Fix on a Focal Point

This could be a piece of artwork, a rug, a piece of furniture, an architecture detail….pretty much anything. Hell, it could be your TV, I won’t judge. What’s going to be the “star” of the room?  Where do you want the eye to be drawn?

You may also have an inspiration piece for you room that’s not going to be your focal point. Heck, it could be a magazine clipping that’s not exactly about to framed and hung in the room at all. Some sort of inspirational image is incredibly useful at this point.

Technically this print is planned for the living room and I’m going to be only focusing on the TV room here. Because my 2 rooms flow into each other, they really need to relate to each other so this piece serves as a great inspiration for both spaces.

Pick Your Palette

Using your focal point or inspiration piece, determine your color scheme. If you’re feeling minimal, you could opt for a monochromatic (different values of the same color) color scheme.  This can end up a little flat so I’m always a fan a making sure there’s some good contrast going on. You can always use the internet for inspiration and search for “blue rooms” and see how other people have handled it.

Personally, I like a variety of color.  The absolute easiest way to accomplish this is to start with a focal piece that already has multiple colors in it. Not to worry if the star of your room is your solid pink chair though! Internet to the rescue again! If you search google or Pinterest for “pink color schemes” you’ll get a ton of results and you can pick one that resonates with you.

See what I mean by finding something with multiple colors? This print provides a variety of options! Navy and blush make for a more formal base (along with some gray and creamy neutrals) and accents of aqua, bright coral-pink, and bright green funk it up a bit.

Now, don’t go buying your wall paint just yet.  This is just a rough color idea at these point.  The exact shades may change, plus, you’ll want to have your main pieces already in your home so you can match paint swatches in the most accurate lighting. Pro Tip: never bank on accurate color representation from an online image–monitors and color settings are way too varied.

Bring in the Big Stuff

So you have a focal point, you have a rough idea of a color scheme, now you want to look for the main items that will fill in the room. This is going to be pretty much furniture, rugs, and dominant light fixtures. They may not all be physically large items either, but they’ll probably be your spendier items. They may also be pieces you already have an definitely want to keep in the room.

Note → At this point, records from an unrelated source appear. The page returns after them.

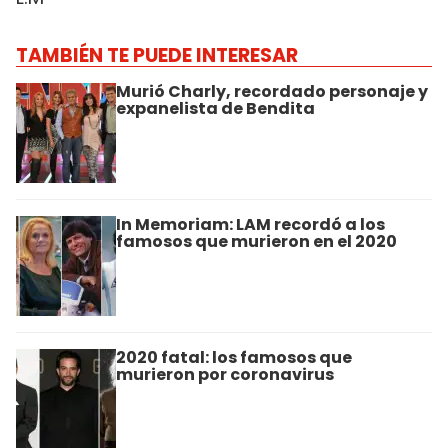
TAMBIÉN TE PUEDE INTERESAR
Murió Charly, recordado personaje y
expanelista de Bendita
In Memoriam: LAM recordó a los
famosos que murieron en el 2020
2020 fatal: los famosos que
murieron por coronavirus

Why the two rugs you may be asking? A corner of the TV is going to be a play space for Wesley and the rug helps define the space.

Add in Accessories

To really make a space feel like you, and not a staged show-house, shop your house for accessories.  Things you’ve naturally acquired overtime will have more personality than something you’ve bought just because it looked good in the room.  This isn’t to say you can’t by new things, just see what you already have first and pick items that truly resonate with you even if they’re not “magazine perfect.” You’ll be happier and that’s the most important thing for you to feel about your home.

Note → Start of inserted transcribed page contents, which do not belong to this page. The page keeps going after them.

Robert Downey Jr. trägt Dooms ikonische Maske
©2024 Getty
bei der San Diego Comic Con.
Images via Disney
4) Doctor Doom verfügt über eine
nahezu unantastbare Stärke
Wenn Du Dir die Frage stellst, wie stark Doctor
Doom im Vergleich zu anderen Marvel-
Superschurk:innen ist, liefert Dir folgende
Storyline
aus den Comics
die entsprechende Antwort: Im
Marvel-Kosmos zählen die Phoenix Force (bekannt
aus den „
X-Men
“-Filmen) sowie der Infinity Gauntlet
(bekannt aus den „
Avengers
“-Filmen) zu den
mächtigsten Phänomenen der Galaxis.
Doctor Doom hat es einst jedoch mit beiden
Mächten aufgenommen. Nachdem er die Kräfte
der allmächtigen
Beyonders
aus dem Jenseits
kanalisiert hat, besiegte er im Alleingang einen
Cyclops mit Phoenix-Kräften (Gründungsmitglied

Accessories don’t necessarily mean knickknacks. Plants, accent lighting, throw pillows, wall art…all of these are options for accessories. I don’t bother adding every little thing in when I’m creating a mood board either–I usually stick to pillows and wall art.

Wake up your Walls

You may already have an idea of what color you want your walls to be.  Now’s the time to pick your exact paint color.  Why wait until the very end of the design process? There are practically unlimited paint color choices so it’s much easier to find a paint that will complement your rug/upholstery/throw pillows/art than vice versa.

 

Now, for the record, it’s not as easy as pick this, pick that, bam you’re done. There will be changes and frustrations, and maybe your entire plan will morph into something completely unexpected. Just go with your gut and don’t try and force things. Maybe the rug you picked as your focal point isn’t meshing with the other items that caught your eye. It’s ok to completely rethink your rug choice. That’s why it’s a good idea put together a mood board before you start shopping.

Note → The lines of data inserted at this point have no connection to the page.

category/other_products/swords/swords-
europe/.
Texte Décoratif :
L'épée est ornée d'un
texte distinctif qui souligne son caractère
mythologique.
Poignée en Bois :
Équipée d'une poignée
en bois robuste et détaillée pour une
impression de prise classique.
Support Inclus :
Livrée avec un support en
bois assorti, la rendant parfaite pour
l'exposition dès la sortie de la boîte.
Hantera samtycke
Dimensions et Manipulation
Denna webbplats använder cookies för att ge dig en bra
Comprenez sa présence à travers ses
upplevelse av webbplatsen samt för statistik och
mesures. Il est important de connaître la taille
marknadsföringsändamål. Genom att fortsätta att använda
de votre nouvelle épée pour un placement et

Don’t feel like you have to make decisions on every single thing in the room either. Your mood board isn’t set in stone, but it’s a good idea to get the overall feel for your room before you start spending money.

 

The Book Whore’s Guide to Bookshelf Styling

We’ve all seen the perfectly styled bookshelves right?  Magazines, Pinterest, Blogs… they’re often heavier on the decorative objects than reading material, which is all well and good, but what if you’re an obsessive book hoarder like moi?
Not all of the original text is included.